• **Exercise**
Restate word for word the entries below, starting with the line with "687 112 24531" and continuing through the line with "767 42 7.95". Include both of those lines and no others.

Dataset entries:

========

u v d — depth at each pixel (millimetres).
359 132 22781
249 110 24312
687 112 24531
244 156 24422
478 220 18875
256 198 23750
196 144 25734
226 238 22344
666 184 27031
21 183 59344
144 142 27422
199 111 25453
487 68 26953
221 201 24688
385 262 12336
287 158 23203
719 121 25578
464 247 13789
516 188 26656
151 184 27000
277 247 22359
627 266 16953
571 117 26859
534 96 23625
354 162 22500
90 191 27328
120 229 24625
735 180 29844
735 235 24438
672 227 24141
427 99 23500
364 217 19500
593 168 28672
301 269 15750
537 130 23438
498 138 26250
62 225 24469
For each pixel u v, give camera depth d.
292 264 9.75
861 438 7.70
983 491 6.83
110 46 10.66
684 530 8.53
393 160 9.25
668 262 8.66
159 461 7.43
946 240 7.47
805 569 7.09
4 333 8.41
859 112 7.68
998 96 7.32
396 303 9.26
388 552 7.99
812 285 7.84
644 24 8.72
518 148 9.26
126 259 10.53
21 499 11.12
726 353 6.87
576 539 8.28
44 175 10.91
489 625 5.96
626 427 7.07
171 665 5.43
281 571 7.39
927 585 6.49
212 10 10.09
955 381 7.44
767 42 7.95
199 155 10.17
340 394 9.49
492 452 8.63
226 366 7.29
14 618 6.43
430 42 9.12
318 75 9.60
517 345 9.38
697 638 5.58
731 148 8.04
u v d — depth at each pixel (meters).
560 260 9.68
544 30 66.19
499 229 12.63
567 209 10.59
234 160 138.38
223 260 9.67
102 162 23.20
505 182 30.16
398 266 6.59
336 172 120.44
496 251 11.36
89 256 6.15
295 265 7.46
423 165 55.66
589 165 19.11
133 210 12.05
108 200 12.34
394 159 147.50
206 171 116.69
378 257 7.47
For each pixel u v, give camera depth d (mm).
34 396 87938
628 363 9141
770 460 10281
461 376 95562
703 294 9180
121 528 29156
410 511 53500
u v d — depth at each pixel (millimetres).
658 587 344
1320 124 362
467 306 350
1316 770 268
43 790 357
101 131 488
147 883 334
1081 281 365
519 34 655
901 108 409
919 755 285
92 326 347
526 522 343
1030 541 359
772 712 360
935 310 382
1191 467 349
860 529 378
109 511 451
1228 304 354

========

• **Response box**
687 112 24531
244 156 24422
478 220 18875
256 198 23750
196 144 25734
226 238 22344
666 184 27031
21 183 59344
144 142 27422
199 111 25453
487 68 26953
221 201 24688
385 262 12336
287 158 23203
719 121 25578
464 247 13789
516 188 26656
151 184 27000
277 247 22359
627 266 16953
571 117 26859
534 96 23625
354 162 22500
90 191 27328
120 229 24625
735 180 29844
735 235 24438
672 227 24141
427 99 23500
364 217 19500
593 168 28672
301 269 15750
537 130 23438
498 138 26250
62 225 24469
For each pixel u v, give camera depth d.
292 264 9.75
861 438 7.70
983 491 6.83
110 46 10.66
684 530 8.53
393 160 9.25
668 262 8.66
159 461 7.43
946 240 7.47
805 569 7.09
4 333 8.41
859 112 7.68
998 96 7.32
396 303 9.26
388 552 7.99
812 285 7.84
644 24 8.72
518 148 9.26
126 259 10.53
21 499 11.12
726 353 6.87
576 539 8.28
44 175 10.91
489 625 5.96
626 427 7.07
171 665 5.43
281 571 7.39
927 585 6.49
212 10 10.09
955 381 7.44
767 42 7.95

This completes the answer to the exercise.